Perf ‘Energie est destiné à faciliter la préparation des PME-PMI à la mise en œuvre de la Loi Transition Energétique et à ses nombreuses dispositions. Si les grandes entreprises ont été les premières concernées par l'application de cette loi, un grand nombre de mesures se sont étendues progressivement, du fait de l’abaissement des seuils, à des entreprises de plus petites tailles.

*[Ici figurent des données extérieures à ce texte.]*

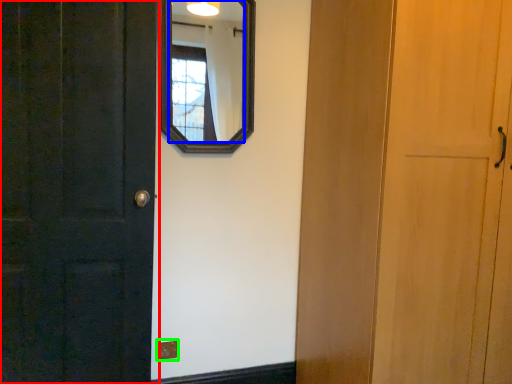
Question: Based on their relative distances, which object is farther from door (highlighted by a red box)? Choose from mirror (highlighted by a blue box) and electric outlet (highlighted by a green box).

Choices:
 (A) mirror
 (B) electric outlet

Answer: (A)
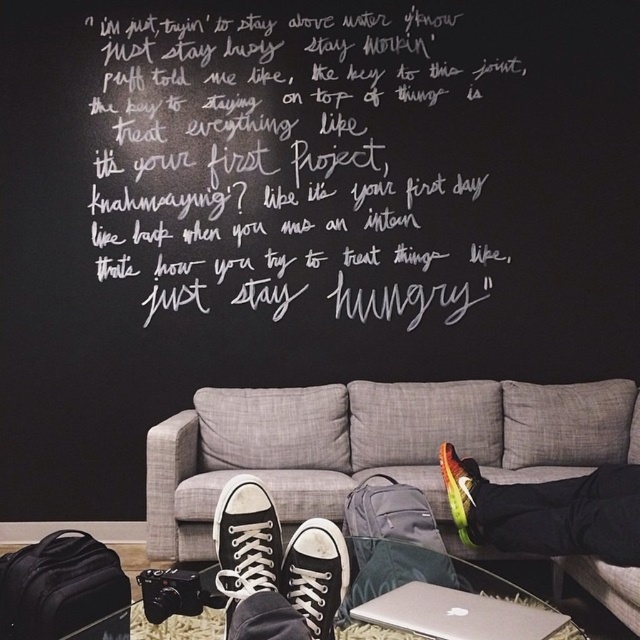
Question: Can you confirm if white chalk writing at upper center is positioned to the left of white canvas shoe at center?

Choices:
 (A) no
 (B) yes

Answer: (A)

Question: Which point is farther from the camera taking this photo?

Choices:
 (A) (467, 595)
 (B) (451, 476)
 (C) (326, 540)
 (D) (252, 493)

Answer: (B)

Question: Which of the following is the farthest from the observer?

Choices:
 (A) multicolored fabric sneaker at lower right
 (B) neon yellow and black sneakers at lower right
 (C) black canvas shoe at lower center

Answer: (A)

Question: Can you confirm if gray fabric couch at center is smaller than silver metallic laptop at center?

Choices:
 (A) yes
 (B) no

Answer: (B)

Question: Among these objects, which one is farthest from the camera?

Choices:
 (A) gray fabric couch at center
 (B) neon yellow and black sneakers at lower right

Answer: (A)

Question: Is the position of white chalk writing at upper center less distant than that of neon yellow and black sneakers at lower right?

Choices:
 (A) no
 (B) yes

Answer: (A)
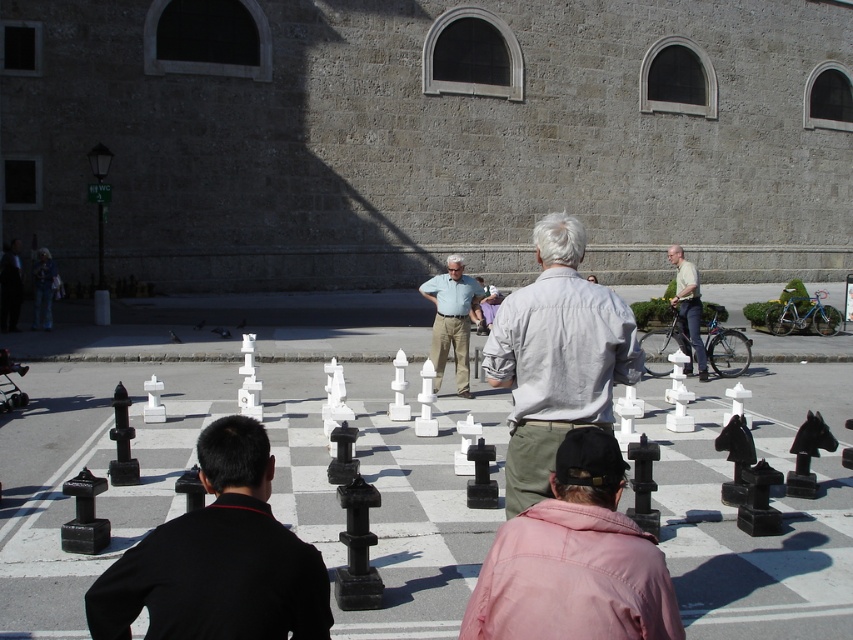
You are a photographer trying to capture both the matte pink shirt at center and the light blue shirt at center in a single shot. Which person should you adjust your camera angle to focus on first to ensure both are visible?

You should focus on the matte pink shirt at center first because it is in front of the light blue shirt at center, allowing you to frame the shot so both are visible without obstruction.

You are a photographer trying to capture the chess players. You see the matte pink shirt at center and the light gray shirt at center. Which one is more to the left?

The matte pink shirt at center is positioned on the left side of light gray shirt at center, so the matte pink shirt at center is more to the left.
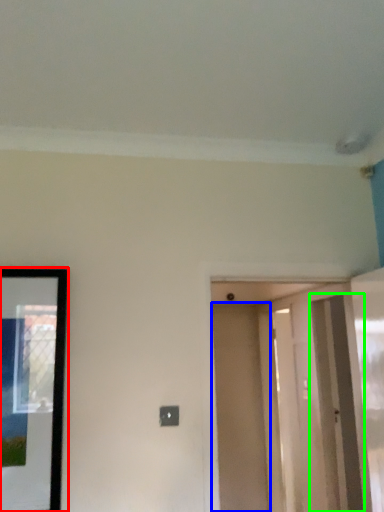
Question: Estimate the real-world distances between objects in this image. Which object is closer to picture frame (highlighted by a red box), door (highlighted by a blue box) or screen door (highlighted by a green box)?

Choices:
 (A) door
 (B) screen door

Answer: (B)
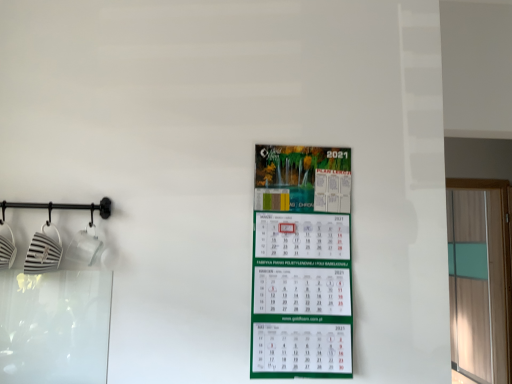
Question: Relative to green matte calendar at center, is transparent glass door at right in front or behind?

Choices:
 (A) behind
 (B) front

Answer: (A)

Question: From a real-world perspective, is transparent glass door at right physically located above or below green matte calendar at center?

Choices:
 (A) above
 (B) below

Answer: (B)

Question: Considering the positions of transparent glass door at right and green matte calendar at center in the image, is transparent glass door at right taller or shorter than green matte calendar at center?

Choices:
 (A) short
 (B) tall

Answer: (B)

Question: From a real-world perspective, is green matte calendar at center positioned above or below transparent glass door at right?

Choices:
 (A) below
 (B) above

Answer: (B)

Question: Is point (333, 274) positioned closer to the camera than point (508, 370)?

Choices:
 (A) closer
 (B) farther

Answer: (A)

Question: Is green matte calendar at center to the left or to the right of transparent glass door at right in the image?

Choices:
 (A) right
 (B) left

Answer: (B)

Question: From the image's perspective, relative to transparent glass door at right, is green matte calendar at center above or below?

Choices:
 (A) below
 (B) above

Answer: (B)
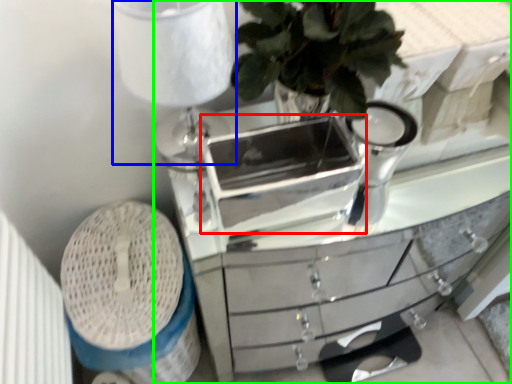
Question: Considering the real-world distances, which object is closest to appliance (highlighted by a red box)? table lamp (highlighted by a blue box) or chest of drawers (highlighted by a green box).

Choices:
 (A) table lamp
 (B) chest of drawers

Answer: (B)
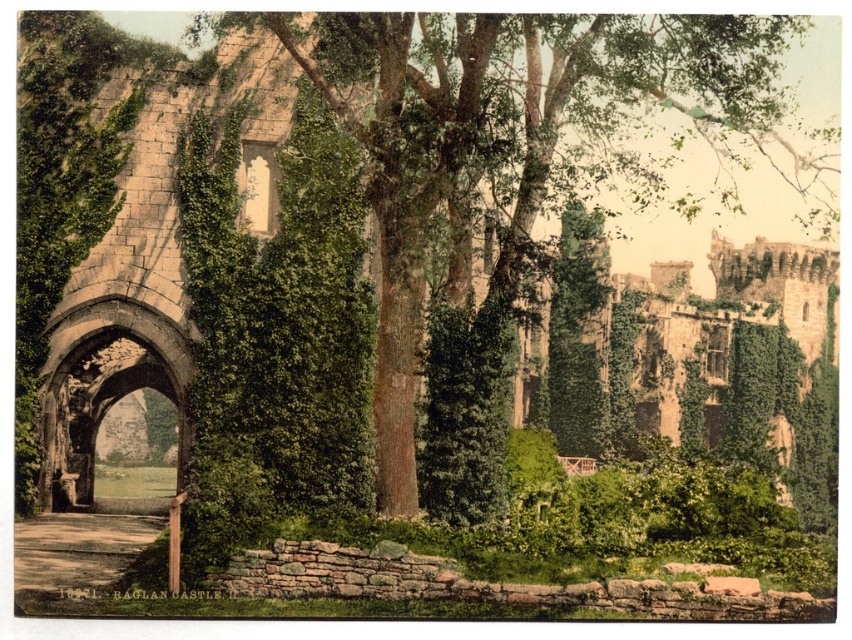
Question: Observing the image, what is the correct spatial positioning of green leafy tree at center in reference to stone archway at center?

Choices:
 (A) left
 (B) right

Answer: (B)

Question: Where is green leafy tree at center located in relation to smooth concrete path at lower left in the image?

Choices:
 (A) below
 (B) above

Answer: (B)

Question: Which of the following is the farthest from the observer?

Choices:
 (A) stone archway at center
 (B) green leafy tree at center

Answer: (A)

Question: Which point appears closest to the camera in this image?

Choices:
 (A) (144, 531)
 (B) (743, 100)

Answer: (A)

Question: Which object is closer to the camera taking this photo?

Choices:
 (A) smooth concrete path at lower left
 (B) green leafy tree at center

Answer: (A)

Question: Is green leafy tree at center to the right of stone archway at center from the viewer's perspective?

Choices:
 (A) no
 (B) yes

Answer: (B)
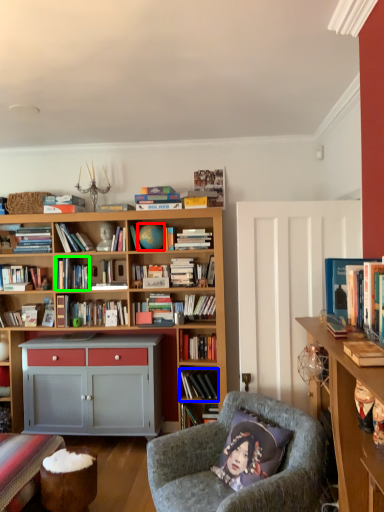
Question: Estimate the real-world distances between objects in this image. Which object is farther from teal (highlighted by a red box), book (highlighted by a blue box) or book (highlighted by a green box)?

Choices:
 (A) book
 (B) book

Answer: (A)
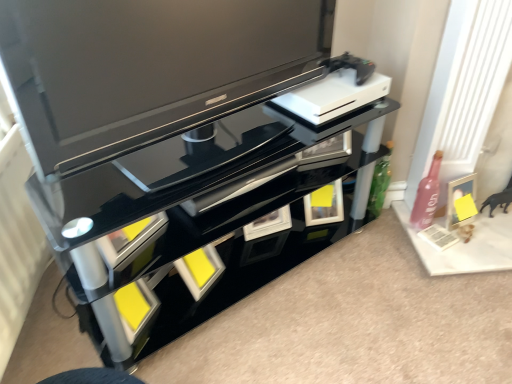
The width and height of the screenshot is (512, 384). Find the location of `vacant space to the right of pink glass bottle at right`. vacant space to the right of pink glass bottle at right is located at coordinates (489, 237).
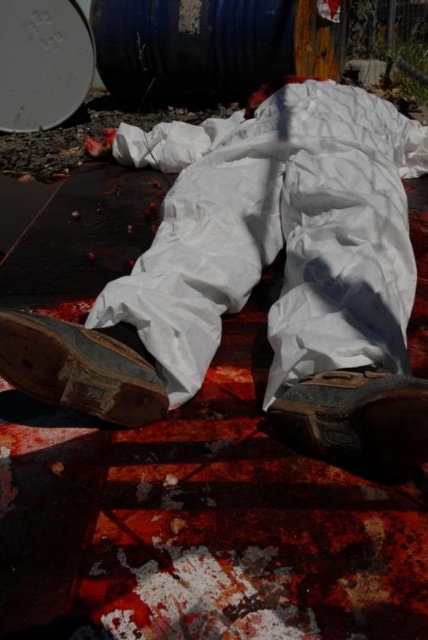
You are a rescue worker assessing the scene. You see the white matte suit at center and the blue metallic barrel at upper center. Which object is nearer to you?

The white matte suit at center is closer to the viewer than the blue metallic barrel at upper center.

You are a rescue worker trying to reach the brown suede shoe at lower center to check for injuries. The white matte suit at center is blocking your path. Can you safely move the suit to access the shoe without getting too close?

The white matte suit at center is 11.15 inches away from the brown suede shoe at lower center. Since the distance is sufficient, you can carefully move the suit to access the shoe without needing to get too close.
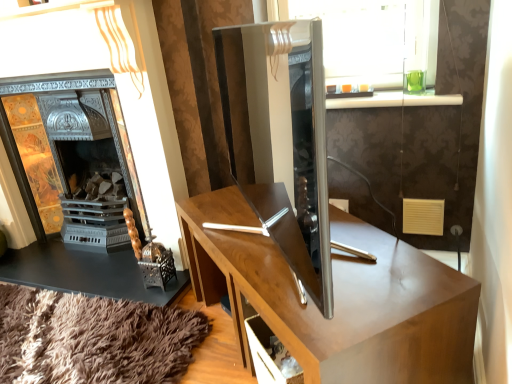
Question: Visually, is wooden desk at center positioned to the left or to the right of metallic silver fireplace at left?

Choices:
 (A) left
 (B) right

Answer: (B)

Question: Is wooden desk at center bigger or smaller than metallic silver fireplace at left?

Choices:
 (A) big
 (B) small

Answer: (B)

Question: From a real-world perspective, is wooden desk at center above or below metallic silver fireplace at left?

Choices:
 (A) above
 (B) below

Answer: (B)

Question: Is metallic silver fireplace at left taller or shorter than wooden desk at center?

Choices:
 (A) short
 (B) tall

Answer: (B)

Question: Is metallic silver fireplace at left inside or outside of wooden desk at center?

Choices:
 (A) outside
 (B) inside

Answer: (A)

Question: From the image's perspective, relative to wooden desk at center, is metallic silver fireplace at left above or below?

Choices:
 (A) below
 (B) above

Answer: (B)

Question: Based on their sizes in the image, would you say metallic silver fireplace at left is bigger or smaller than wooden desk at center?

Dernière disposition en date, le décret 2017-918 du 9 mai 2017 dont l’entrée en vigueur est prévue le 1er juillet 2017 oblige ainsi les entreprises tertiaires disposant de locaux de plus de 2000 m2 (bureaux, commerce, entre autres…) à améliorer de 25 % leur performance énergétique à l’horizon 2020 et de 60 % par rapport à leur consommation de référence à l’horizon 2050. 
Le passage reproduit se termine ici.